→ **PROBLEM REQUIREMENTS**:
From the material below, please set down exactly the lines starting with the one with "Page size: 2001x1125." and going on through the one with "Document page, 1500x938 pixels.", without a single picture.
____ EXERCISE DATA
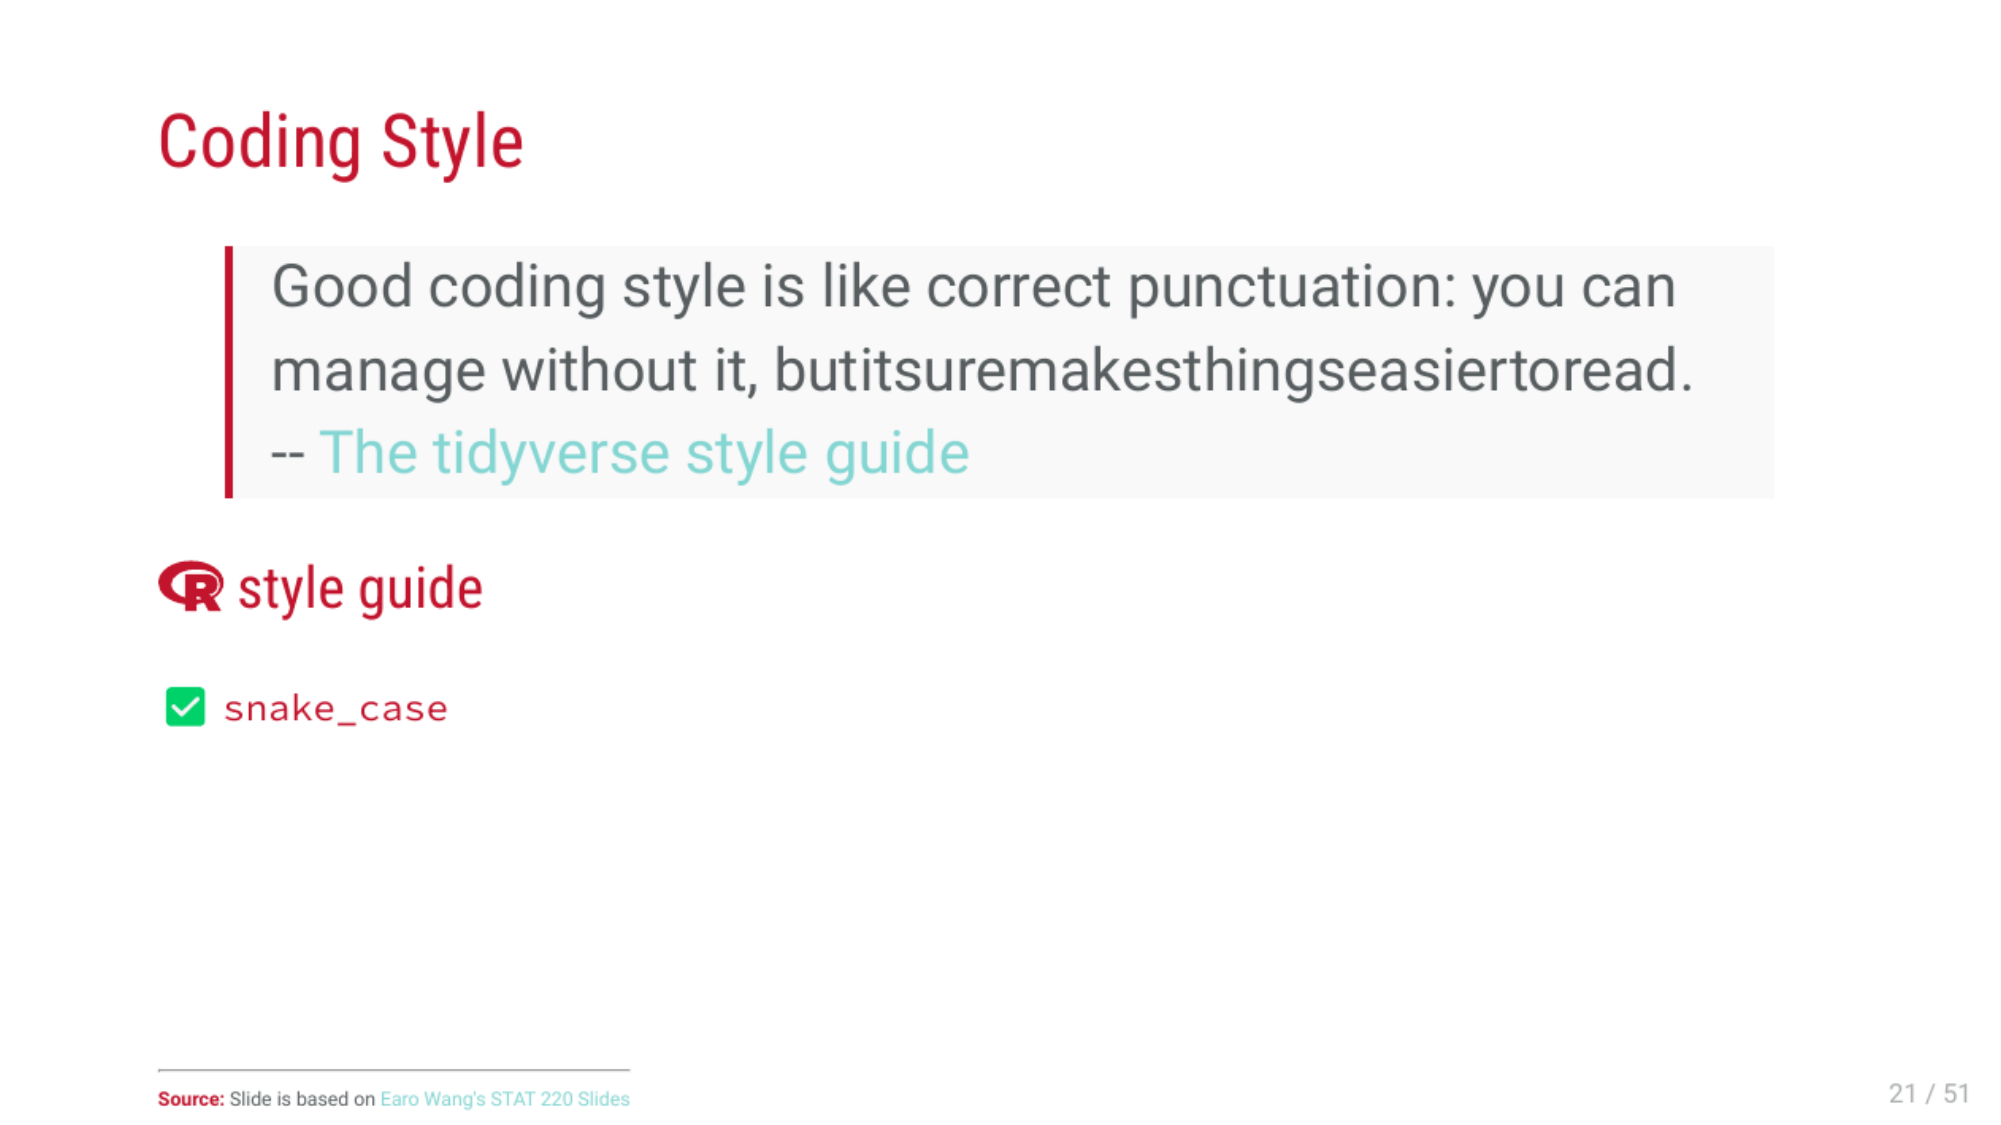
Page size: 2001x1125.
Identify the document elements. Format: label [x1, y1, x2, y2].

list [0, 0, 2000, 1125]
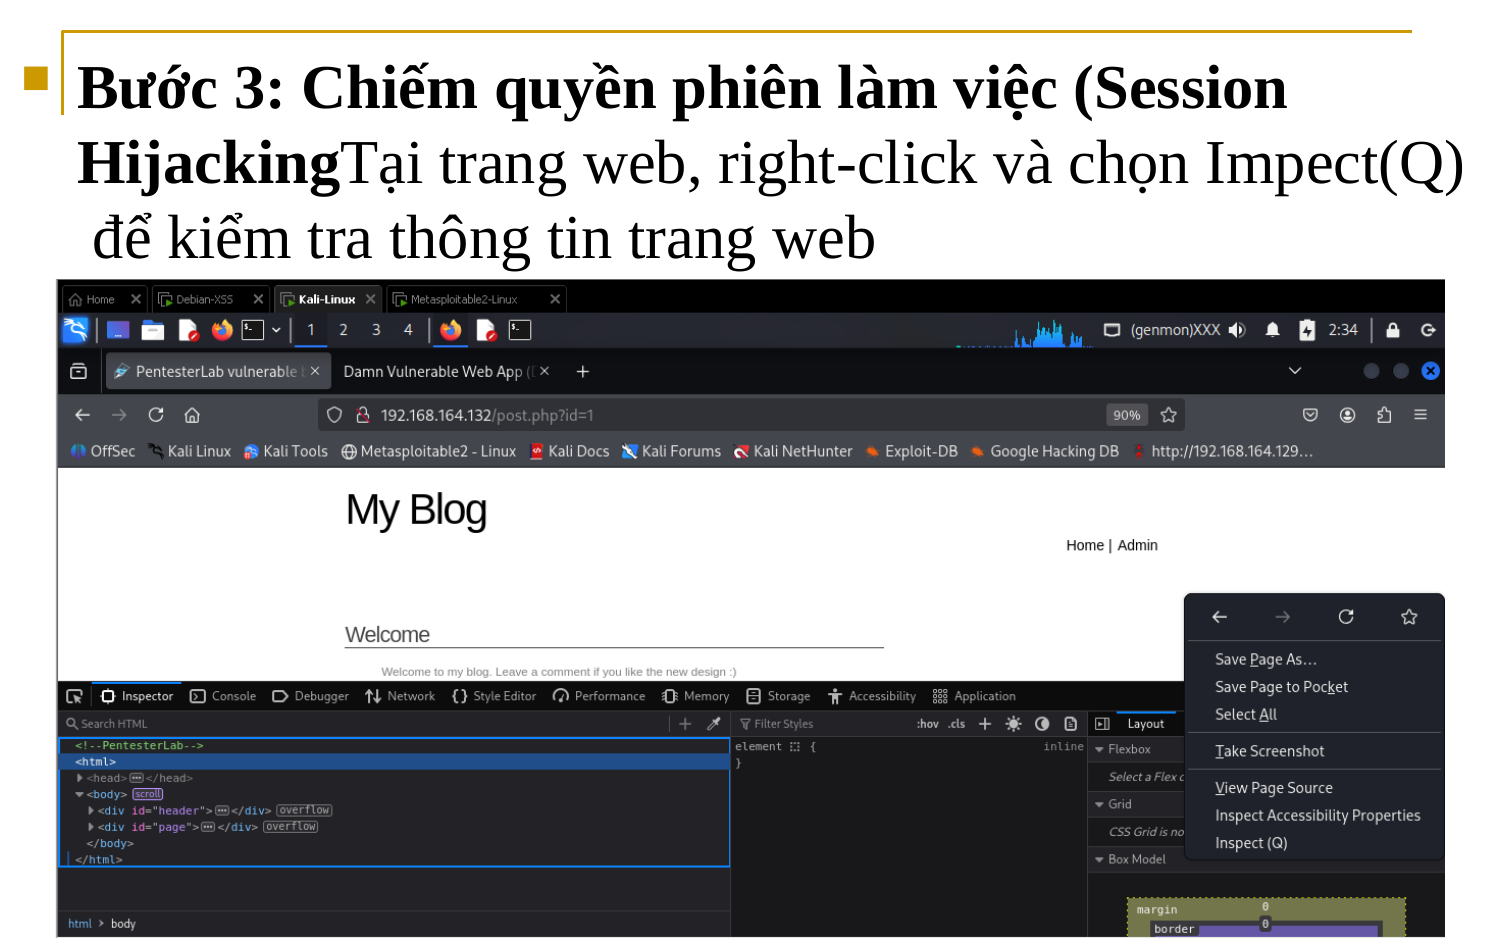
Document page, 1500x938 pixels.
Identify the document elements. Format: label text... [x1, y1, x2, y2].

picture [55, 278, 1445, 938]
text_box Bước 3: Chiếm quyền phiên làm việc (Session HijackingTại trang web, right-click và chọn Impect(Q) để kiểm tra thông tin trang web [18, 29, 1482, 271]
________
____ EXERCISE DATA
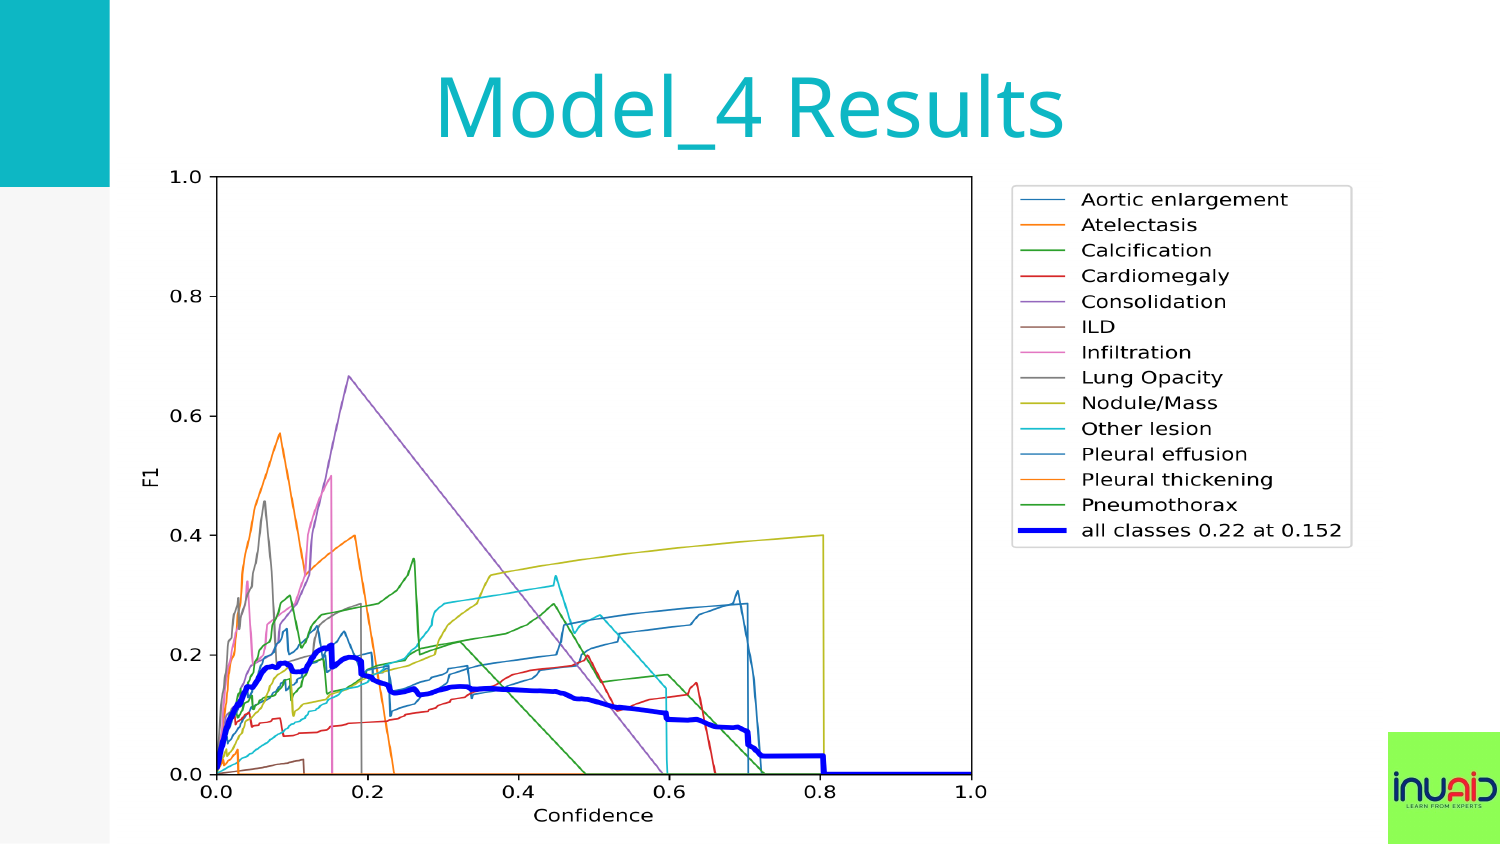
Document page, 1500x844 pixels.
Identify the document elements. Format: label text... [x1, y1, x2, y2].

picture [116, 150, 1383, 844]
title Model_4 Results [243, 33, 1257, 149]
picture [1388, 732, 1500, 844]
________
→ **EXERCISE RESPONSE**:
Page size: 2001x1125.
Identify the document elements. Format: label [x1, y1, x2, y2].

list [0, 0, 2000, 1125]
Document page, 1500x938 pixels.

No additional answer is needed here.